Yesterday, O’Sullivan and his legal adviser Sarah-Jane Trent appeared at the Pretoria Magistrate’s Court to face charges of fraud, intimidation and extortion.
They were joined by Ipid (Independent Police Investigative Directorate) officials Mandlakayise Mahlangu and Temane Binang, who are accused of alleged involvement in the investigation into suspended Acting Police Commissioner Khomotso Phahlane.
Trent, who is out on R5 000 bail, is also accused of posing as an Ipid official during investigations into Phahlane.
Trent said the charges against her were “trumped-up” and described her arrest as traumatic as she was driven around in the back of a police van for hours; her cellphone was taken and information was downloaded illegally before she was taken to Kameeldrift Police Station.
O’Sullivan was later arrested on the same charges as Trent despite an earlier court order that he had to be given 48 hours notice to hand himself to the police should there be a warrant for his arrest.
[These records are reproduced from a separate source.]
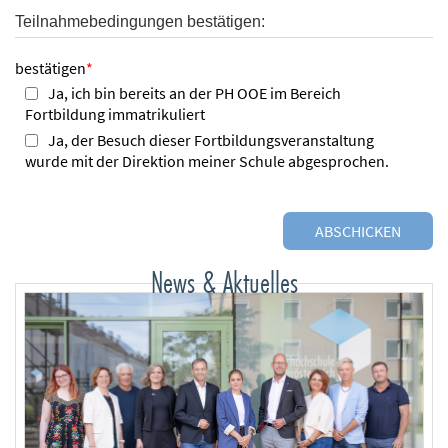
Teilnahmebedingungen bestätigen:
bestätigen
*
Ja, ich bin bereits an der PH OOE im Bereich
Fortbildung immatrikuliert
Ja, der Besuch dieser Fortbildungsveranstaltung
wurde mit der Direktion meiner Schule abgesprochen.
News & Aktuelles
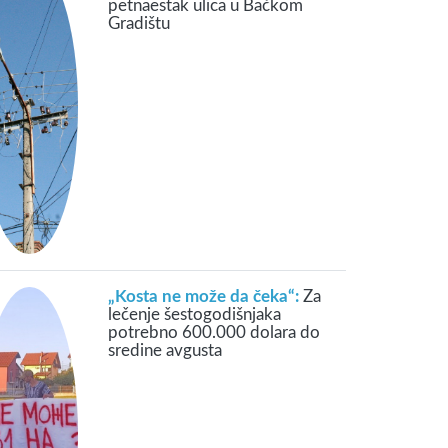
petnaestak ulica u Bačkom
Gradištu
„Kosta ne može da čeka“:
Za
lečenje šestogodišnjaka
potrebno 600.000 dolara do
sredine avgusta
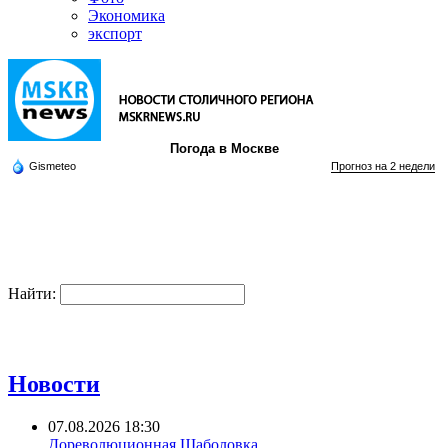
Экономика
экспорт
Погода в Москве
Gismeteo
Прогноз на 2 недели
Найти:
Новости
07.08.2026 18:30
Дореволюционная Шаболовка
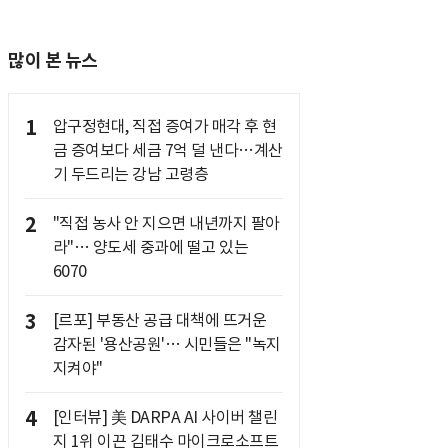
많이 본 뉴스
1
압구정현대, 직접 증여가 매각 후 현
금 증여보다 세금 7억 덜 낸다…계산
기 두드리는 강남 고령층
2
"직접 농사 안 지으면 내년까지 팔아
라"… 양도세 중과에 떨고 있는
6070
3
[르포] 부동산 공급 대책에 뜨거운
감자된 '용산공원'… 시민들은 "녹지
지켜야"
4
[인터뷰] 美 DARPA AI 사이버 챌린
지 1위 이끈 김태수 마이크로소프트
After the State requested the court to postpone the appearance until November 8, Nico Botha, representing Mahlangu and Binang, advised the magistrate to allow the postponement given that the State would not request further postponements as the case against his clients had been going on for months since their first court appearance on May 30.
Botha said since the State had been “dragging its feet” to complete investigations, which include downloading data from O’Sullivan’s cellphone, the court should strike the case off the roll if not ready to start trial by November.
O’Sullivan, who exited the court in a rush, said there was no investigation and there had been none. “In December we will have a new president and I hope the first step he will take is to reorganise the police and the criminal justice system.”
He said if the State did not complete what it needed to do to commence with trial by November 8, legal steps would be taken to have the matter withdrawn from the roll.
O’Sullivan said he thought that by the time the State was ready to put him on trial, Phahlane would be in jail. O’Sullivan believes Phahlane was behind his arrest.
The concerned public will now wait for the next appearance to see if the State had completed its investigation or risk seeing the case struck off the roll.
Paul O’Sullivan yesterday disparaged his accusers after his case was postponed over incomplete investigations.